─── Study material
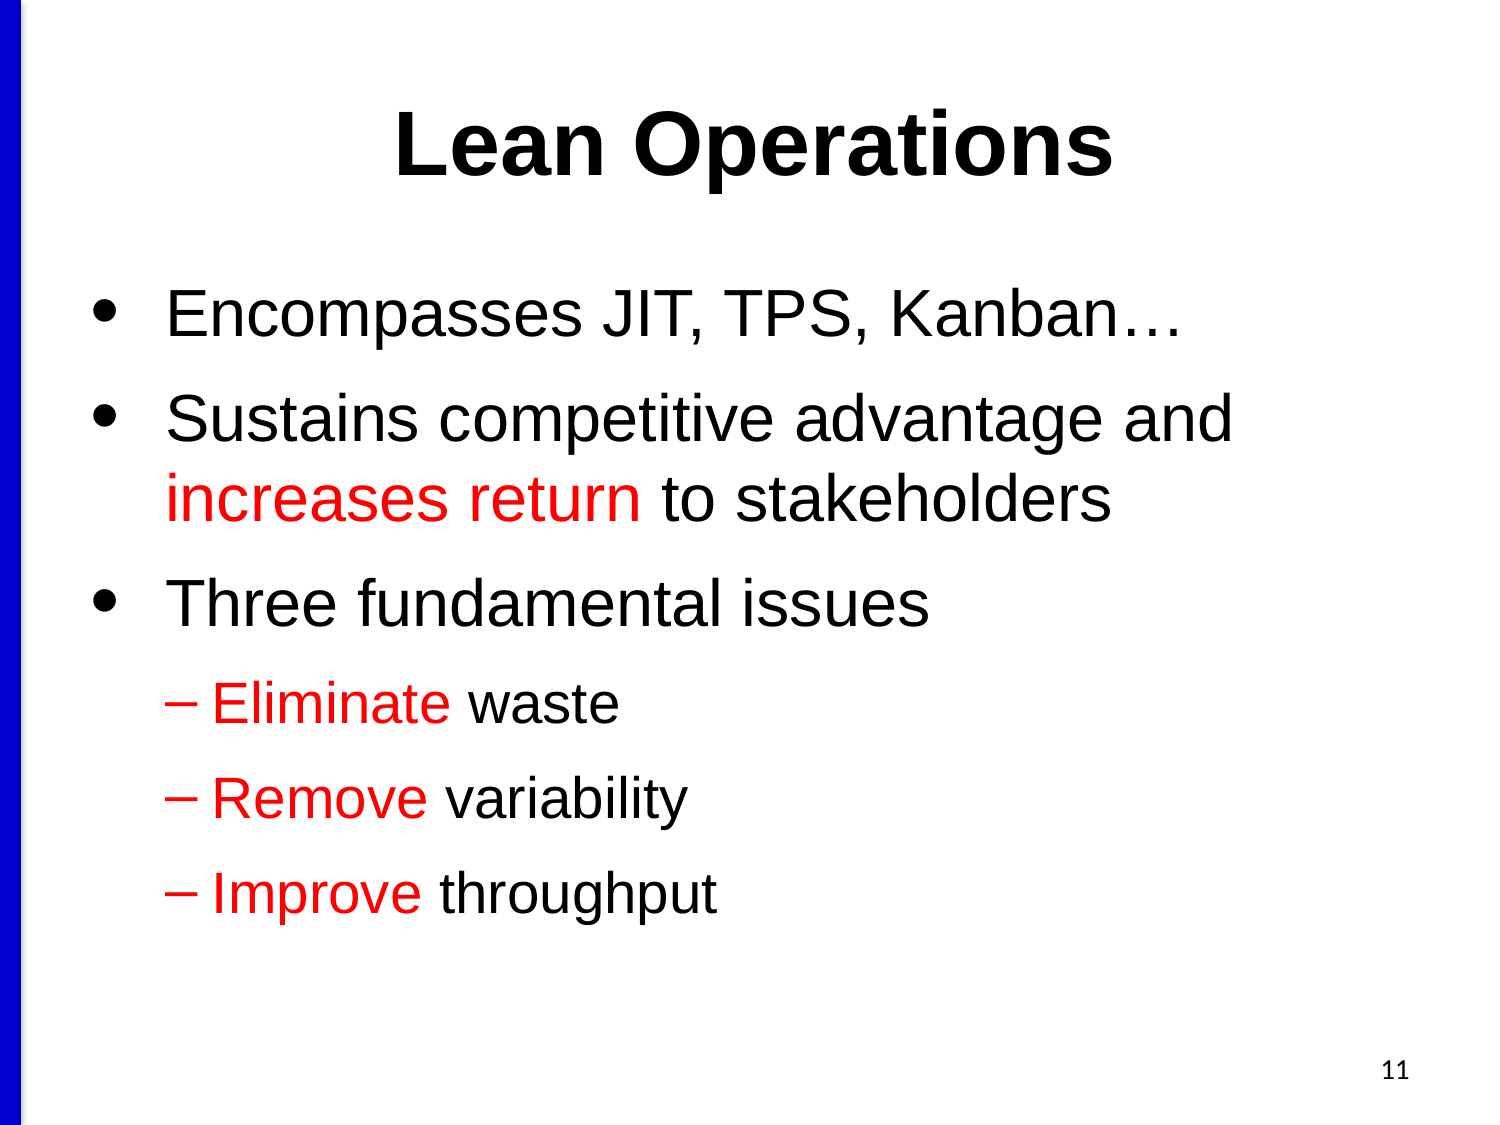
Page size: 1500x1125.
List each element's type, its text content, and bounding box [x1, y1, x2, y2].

slide_number 11 [1074, 1042, 1425, 1103]
list Encompasses JIT, TPS, Kanban… Sustains competitive advantage and increases return to stakeholders Three fundamental issues Eliminate waste Remove variability Improve throughput [75, 262, 1425, 1005]
title Lean Operations [10, 45, 1500, 233]
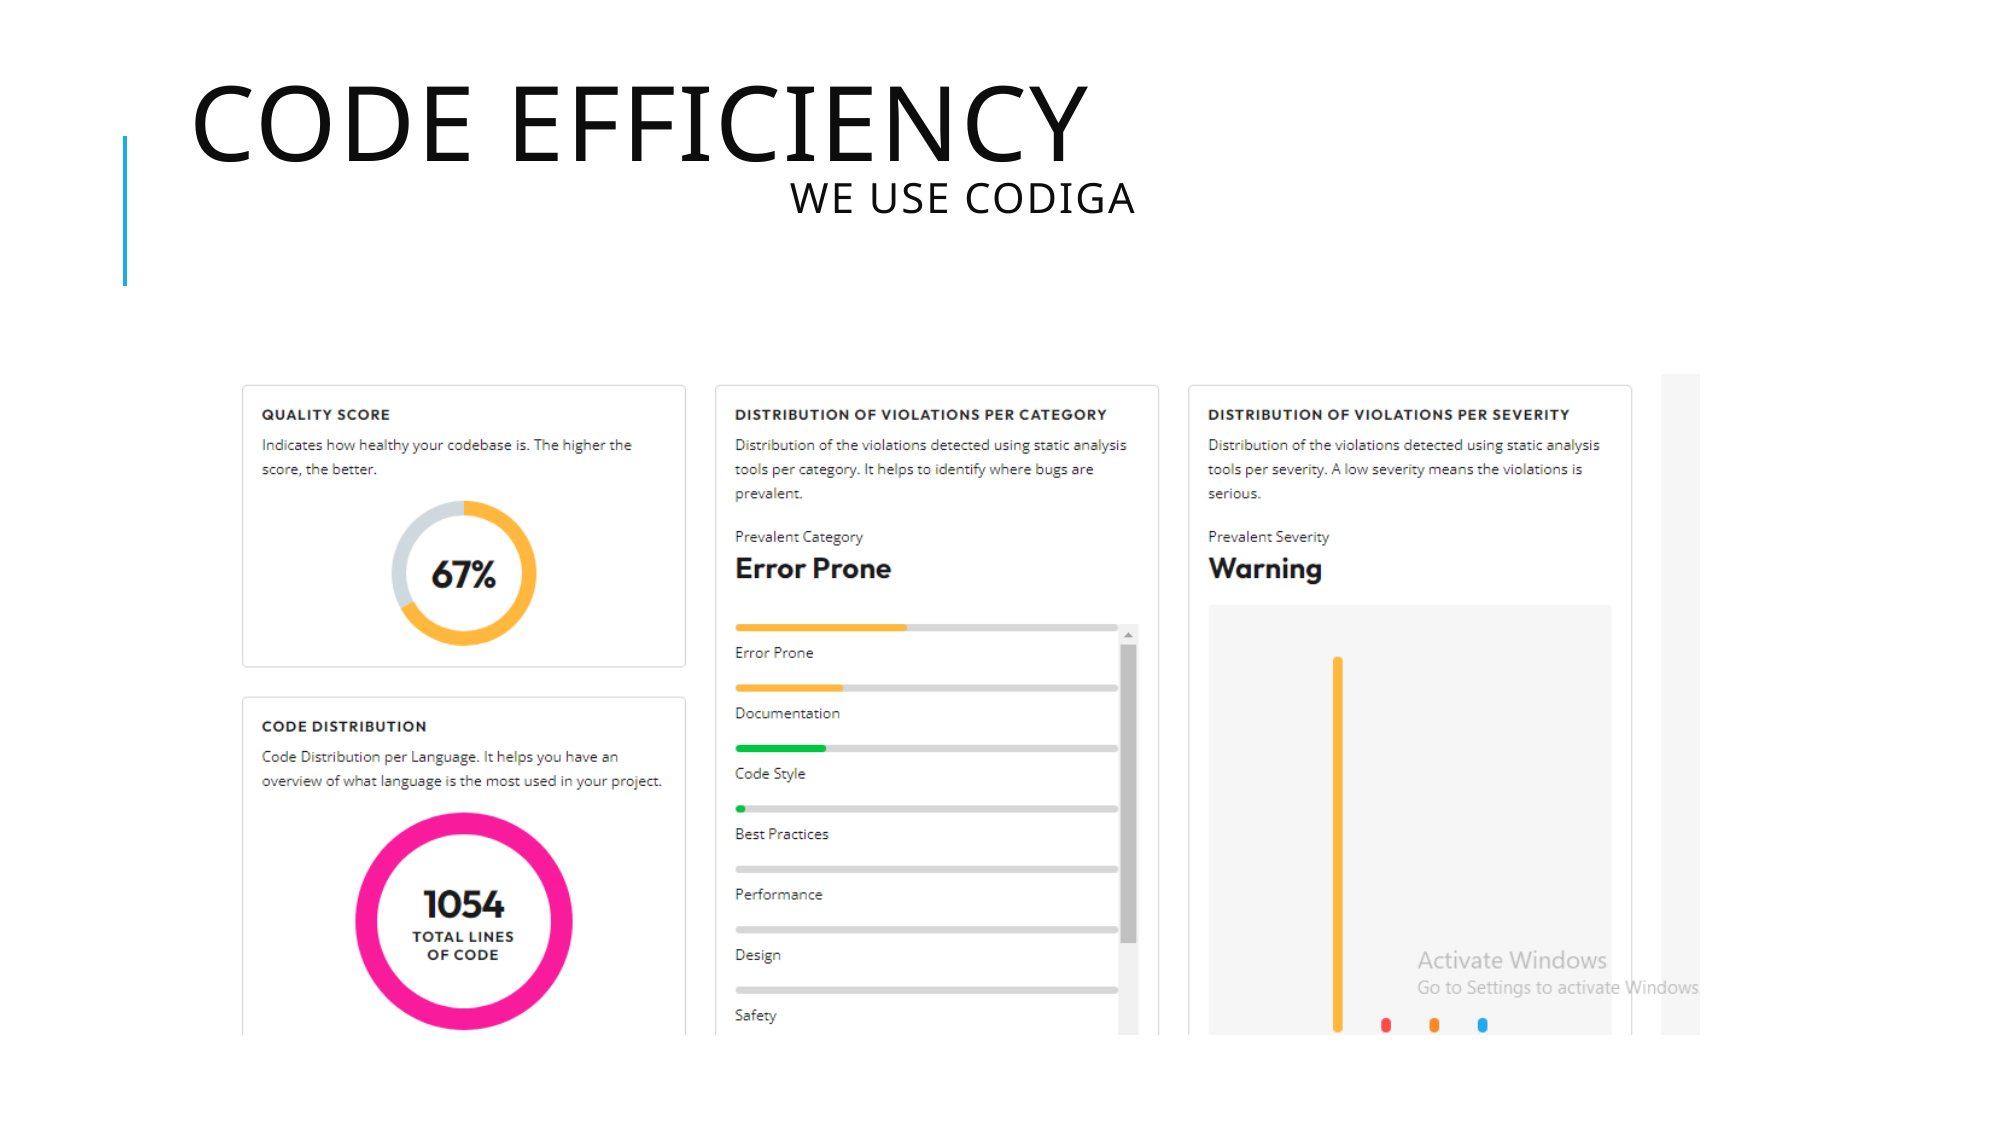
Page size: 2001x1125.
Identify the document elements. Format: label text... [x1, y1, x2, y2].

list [230, 374, 1701, 1036]
title CODE EFFICIENCY WE USE CODIGA [174, 39, 1825, 265]
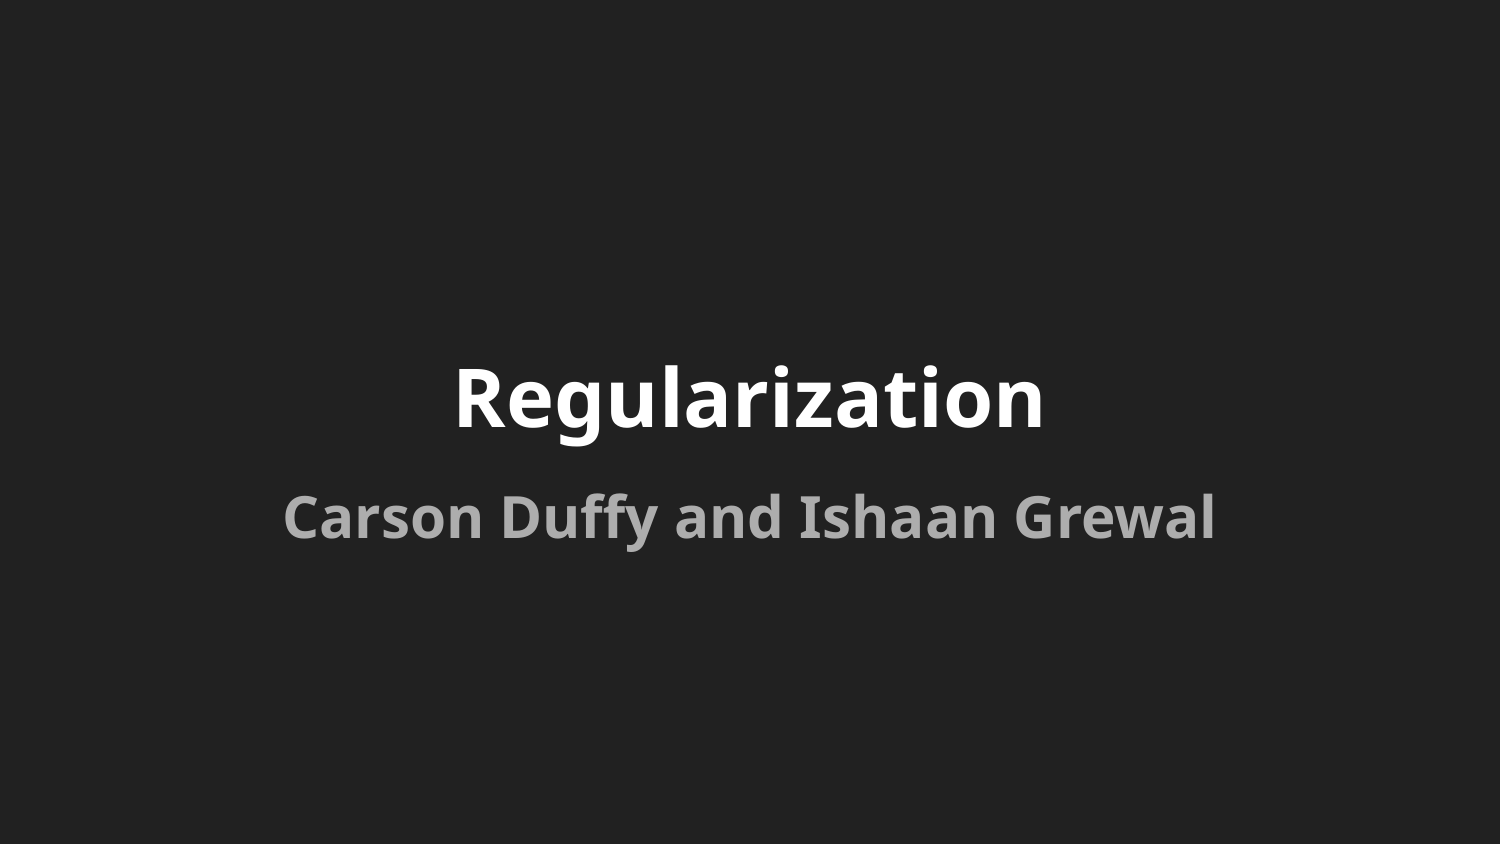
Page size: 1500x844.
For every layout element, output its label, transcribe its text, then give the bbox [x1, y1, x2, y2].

title Regularization [51, 122, 1449, 459]
subtitle Carson Duffy and Ishaan Grewal [51, 464, 1449, 595]
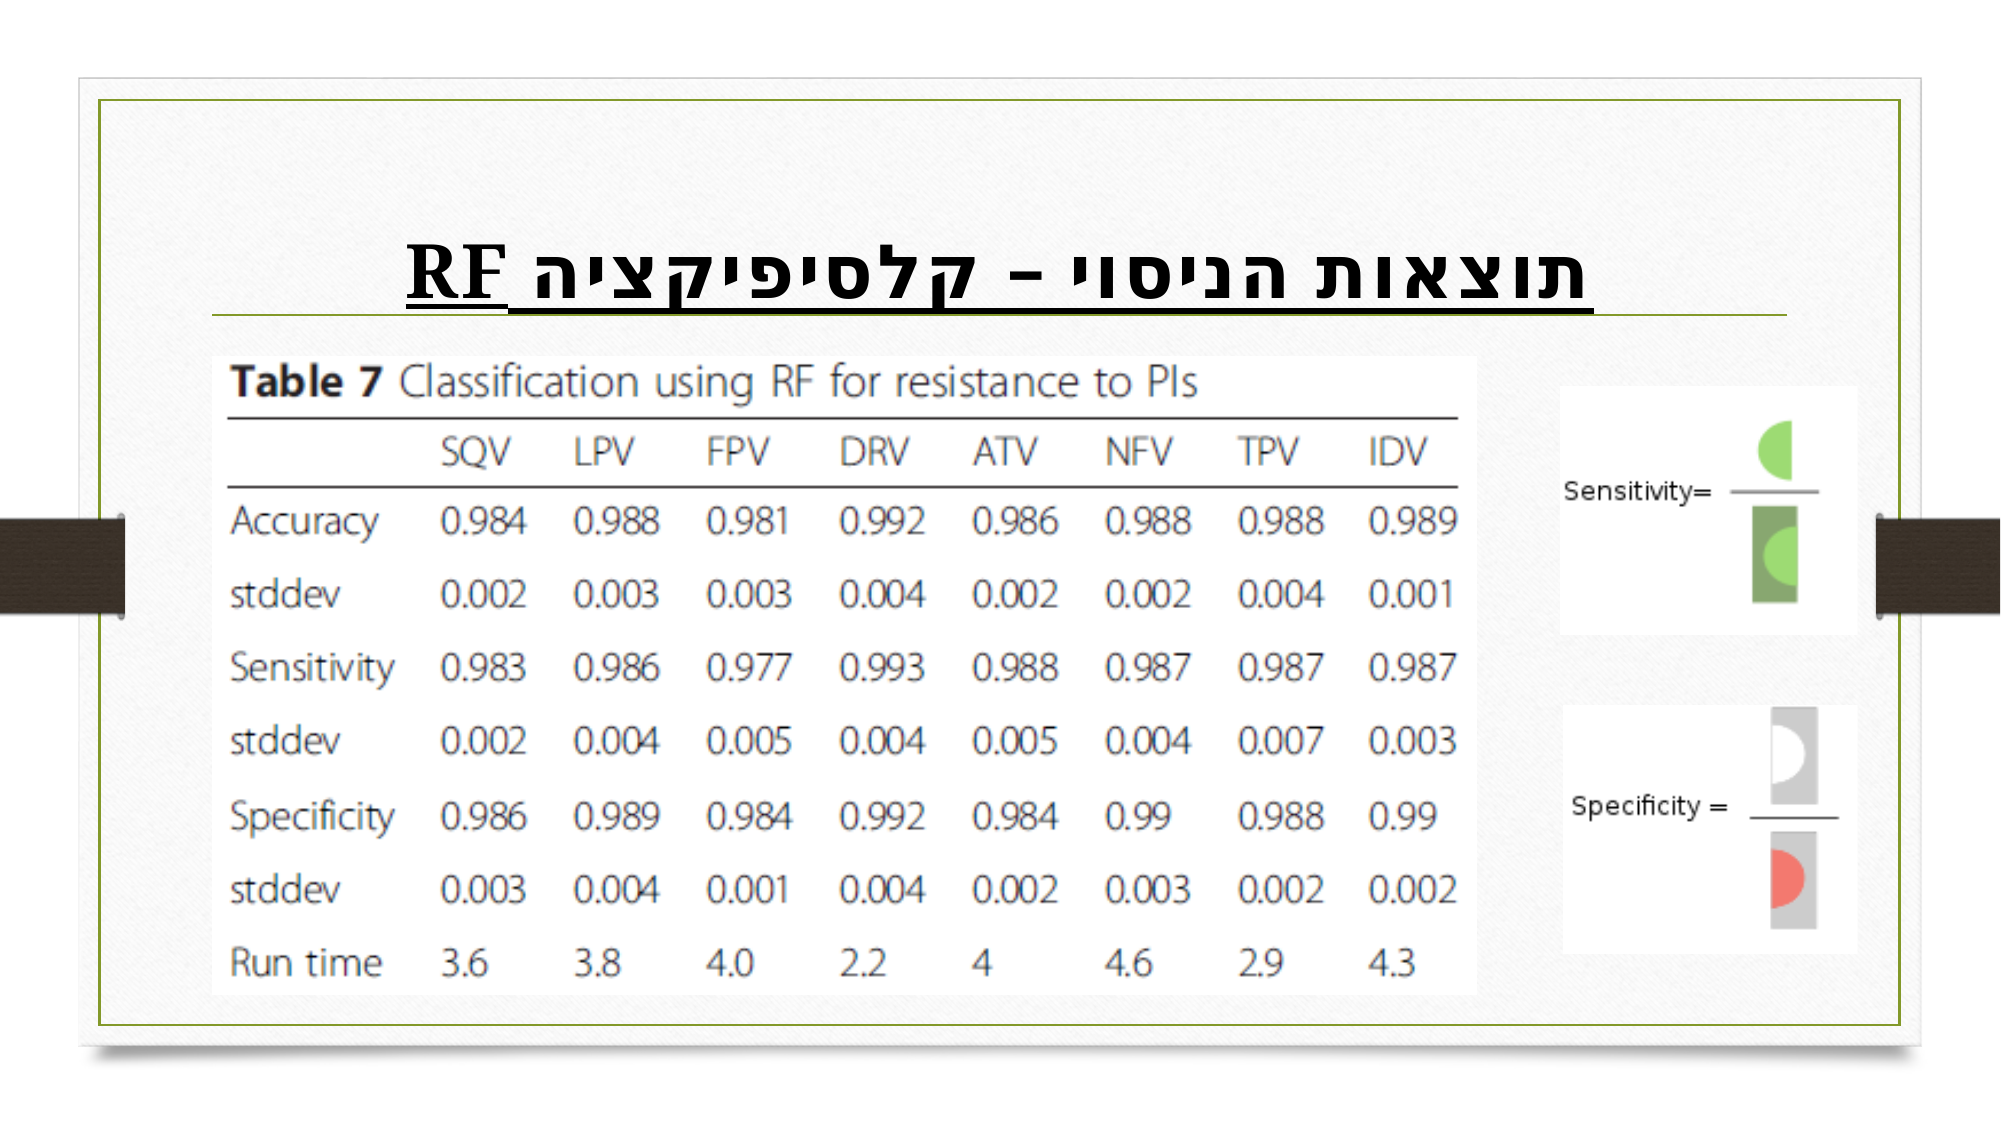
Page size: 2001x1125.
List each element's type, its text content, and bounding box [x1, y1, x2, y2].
──────
Would you copy out the data exactly, leaving every picture out?

### The completed task
Page size: 1500x1125.
List each element's type, its text content, and bounding box [x1, y1, x2, y2].

slide_number 11 [1074, 1042, 1425, 1103]
list Encompasses JIT, TPS, Kanban… Sustains competitive advantage and increases return to stakeholders Three fundamental issues Eliminate waste Remove variability Improve throughput [75, 262, 1425, 1005]
title Lean Operations [10, 45, 1500, 233]
Page size: 2001x1125.
Identify the document elements. Format: label text... [x1, y1, x2, y2].

list [230, 374, 1701, 1036]
title CODE EFFICIENCY WE USE CODIGA [174, 39, 1825, 265]
Page size: 1500x844.
For every layout element, output its label, transcribe its text, then give the bbox [x1, y1, x2, y2].

title Regularization [51, 122, 1449, 459]
subtitle Carson Duffy and Ishaan Grewal [51, 464, 1449, 595]
Page size: 2001x1125.
List each element's type, its text content, and bounding box [x1, y1, x2, y2].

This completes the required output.